When the tech industry is at its best, a virtuous cycle of capabilities and use cases chases its own tail to produce ever-better tech for us all. Faster CPUs drive new usage models, which in turn emerge and swamp the CPUs, which then must get faster. Better screens make us want higher-quality video, which requires more bandwidth to deliver and causes us to desire even better displays. Apps connect us in more ways, but those connections require more bandwidth, which leads to new apps that can take advantage of those faster connections. And on and on.

Put a finger on the cycle at any given moment, and you’ll see that while all the elements are in motion, some are the stars of the moment. To keep the cycle going, it’s crucial for these areas to improve the most. At Mobile World Congress 2023 (#MWC23), that distinction belonged to infrastructure. Yes, some new mobile phones were on display, Lenovo showed off new ThinkPads, and other mobile devices were in abundance, but as I walked the eight huge halls, I couldn’t help but notice the heavy emphasis on infrastructure.

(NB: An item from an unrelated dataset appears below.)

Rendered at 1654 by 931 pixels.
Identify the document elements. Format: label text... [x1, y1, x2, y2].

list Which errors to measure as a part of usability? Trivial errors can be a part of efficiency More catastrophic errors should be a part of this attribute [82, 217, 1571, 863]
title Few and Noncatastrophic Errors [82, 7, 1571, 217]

5G, for example, is real now—but it’s far from everywhere. Telecom providers have to figure out how to profitably build out the networks necessary to support it. The whole industry must solve the problems of delivering 5G at huge scale, handle the traffic increases it will bring, switch and route the data, and ultimately make sure the end devices can take full advantage of that data. Management and security remain vital whenever data is flying around, so those softer pieces of infrastructure also matter greatly.

Inevitably and always, to know if we as an industry are meeting these challenges, we must measure performance—both in the raw speed sense and in the broader sense of the word. Are we seeing the full bandwidth we expect? Are devices handling the data properly and at speed? Where’s the bottleneck now? Are we delivering on the schedules we promised? Questions such as these are key concerns in every tech cycle—and some of them are exactly what the XPRTs focus on.

As we improve our infrastructure, we hope to see the benefits at a personal level. When you’re using a device—whether it’s a smart watch, a mobile phone, or a laptop—you need it to do its job well, respond to you quickly, and show you what you want when you want it. When your device makes you wait, it can be helpful to know if the bandwidth feeding data to the device is the bottleneck or if the device simply can’t keep up with the flow of data it’s receiving. The XPRTs can help you figure out what’s going on, and they will continue to be useful and important as the tech cycle spins on. If history is our guide, the infrastructure focus of MWC23 will lead to greater capabilities that require even better devices down the line. We look forward to testing them.